Editor’s Note: The following submission is from Rebecca Clovis. Have an LGBTQ+ related experience or story to share? Having your article published on this site will automatically enrol you into a raffle to win a $50 Amazon Gift Card. Submit an article today via queerdeermedia.com.
When I first thought about buying plastic canvas, it was to stitch a keychain or zipper pull in asexuality spectrum colors, probably in a demisexual pattern. My demisexuality was solid ground, and I felt ready to wear its colors and symbols.
It didn’t occur to me to stitch something in aromantic spectrum colors, at least not for myself. I would I have told you I was very alloromantic, that I’d had numerous crushes, that I had crushed on people easily for a decade.
But between the seed of the idea and buying the supplies, I happened upon the definition of quoiromantic.
It wasn’t like the first time I saw the word demisexual. That had been something snapping into place, an instant certainty that this was me. With quoiromantic, there was resonance, but it wasn’t quite right. Wasn’t everything, like maybe my romantic identity had some frequency spectrum and quoiromanticism couldn’t account for all the power. It was still enough to make me stop, wonder, and reevaluate.
It’s tricky, trying to reevaluate the past. I have memories and things I wrote, but memories feel manipulable, and I didn’t usually write about crushes. But with what evidence I had, I came to the conclusion that for that decade, I had consistently misinterpreted feelings of or desire for friendship with men as romantic attraction. I hadn’t always been wrong; some cases I wasn’t sure about, and I did feel romantic attraction to my boyfriend. But in the time it took to read about quoiromanticism and write a journal entry, I went from “I’m very alloromantic” to “I’m… confused.”
I had followed a lot of aces, some of them aro, on Twitter the past fall, and I started paying more attention to what the aro(spec) aces wrote about aromanticism. I lurked on #arochat, and I’m grateful for how welcoming the Twitter aro community was and is to questioning folks. They made it safe for me to be unsure, let me say “maybe aro” to myself without feeling like I was trespassing. I didn’t say it publicly, but I held onto the words, wondering. Trying to find where I fit, whether I fit.

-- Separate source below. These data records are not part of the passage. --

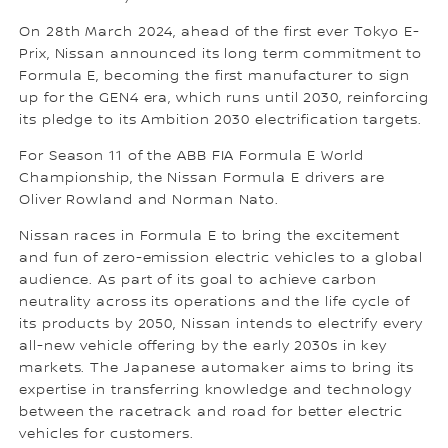
On 28th March 2024, ahead of the first ever Tokyo E-
Prix, Nissan announced its long term commitment to
Formula E, becoming the first manufacturer to sign
up for the GEN4 era, which runs until 2030, reinforcing
its pledge to its Ambition 2030 electrification targets.
For Season 11 of the ABB FIA Formula E World
Championship, the Nissan Formula E drivers are
Oliver Rowland and Norman Nato.
Nissan races in Formula E to bring the excitement
and fun of zero-emission electric vehicles to a global
audience. As part of its goal to achieve carbon
neutrality across its operations and the life cycle of
its products by 2050, Nissan intends to electrify every
all-new vehicle offering by the early 2030s in key
markets. The Japanese automaker aims to bring its
expertise in transferring knowledge and technology
between the racetrack and road for better electric
vehicles for customers.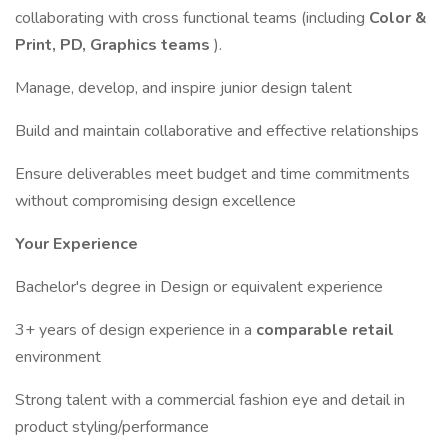
collaborating with cross functional teams (including
Color &
Print, PD, Graphics teams
).
Manage, develop, and inspire junior design talent
Build and maintain collaborative and effective relationships
Ensure deliverables meet budget and time commitments
without compromising design excellence
Your Experience
Bachelor's degree in Design or equivalent experience
3+ years of design experience in a
comparable retail
environment
Strong talent with a commercial fashion eye and detail in
product styling/performance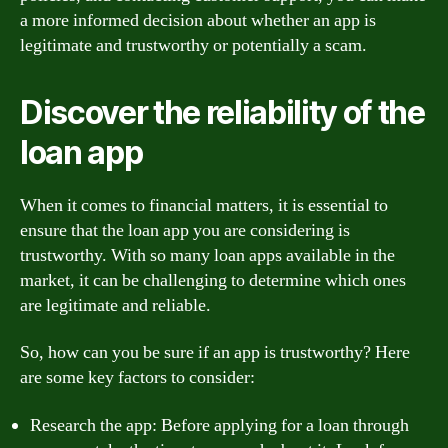
a more informed decision about whether an app is
legitimate and trustworthy or potentially a scam.
Discover the reliability of the
loan app
When it comes to financial matters, it is essential to
ensure that the loan app you are considering is
trustworthy. With so many loan apps available in the
market, it can be challenging to determine which ones
are legitimate and reliable.
So, how can you be sure if an app is trustworthy? Here
are some key factors to consider:
Research the app: Before applying for a loan through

I returned, over and over, to words Seanan McGuire had tweeted in October 2016: “The words you hang on your heart are there for your comfort and convenience, not for anyone else to police or define.”

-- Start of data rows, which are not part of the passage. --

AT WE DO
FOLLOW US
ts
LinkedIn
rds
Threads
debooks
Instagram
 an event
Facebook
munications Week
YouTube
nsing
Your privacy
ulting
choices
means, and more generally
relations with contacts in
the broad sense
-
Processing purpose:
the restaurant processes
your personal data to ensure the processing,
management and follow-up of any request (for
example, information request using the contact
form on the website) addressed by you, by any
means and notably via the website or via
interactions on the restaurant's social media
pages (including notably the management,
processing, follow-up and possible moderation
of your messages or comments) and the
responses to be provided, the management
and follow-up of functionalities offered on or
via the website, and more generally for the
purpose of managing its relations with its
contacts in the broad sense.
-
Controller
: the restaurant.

I bought plastic canvas hearts and some embroidery floss. (Why I used floss for plastic canvas is another story, but for y’all wondering, it was a mistake. Use yarn. And appropriate needles.)
I made a demisexual heart. I learned a lot about working on plastic canvas along the way, but it was a decent first attempt. It was too big for a keychain, so I tied it to the zipper on my backpack. I finished it on the evening of March 4, 2017, and some parts of Twitter had been an ace- and aro-antagonistic mess. I posted a picture of the heart with the note “Much love to ace and aro spec folks tonight.”
I don’t remember if it was because of the timing or if I’d already decided, but I started on an arospec heart. Even though I wasn’t sure. Even though where I stood was still “maybe grayromantic in a quoiro-ish way.”
I stitched. I still didn’t know what I was doing with plastic canvas, was still using floss, was still using small sharps instead of larger blunts. It was messy and uncertain, and my five stripes — two shades of green, white, gray, and black — were uneven. Over spring break, I took it with me when I visited my boyfriend, and I stitched on his dorm room couch. He had seen my demisexual heart and asked me what these colors were. I wasn’t ready; I kept stitching.
Five stripes. One, two, three, four, five. I decided not to do a border.
I finished the heart, and then I said the words out loud for the first time. “I’m maybe on the aromantic spectrum.” Offered to someone else the words that sounded true. Soon after, I added grayromantic to my Twitter bio. It wasn’t a word that captured all the contours, but it seemed like the right umbrella.
If nothing else, it was the word I chose for my comfort and convenience. The word I had listened, read, self-interrogated, and stitched my way to. It wasn’t certainty, but it was enough.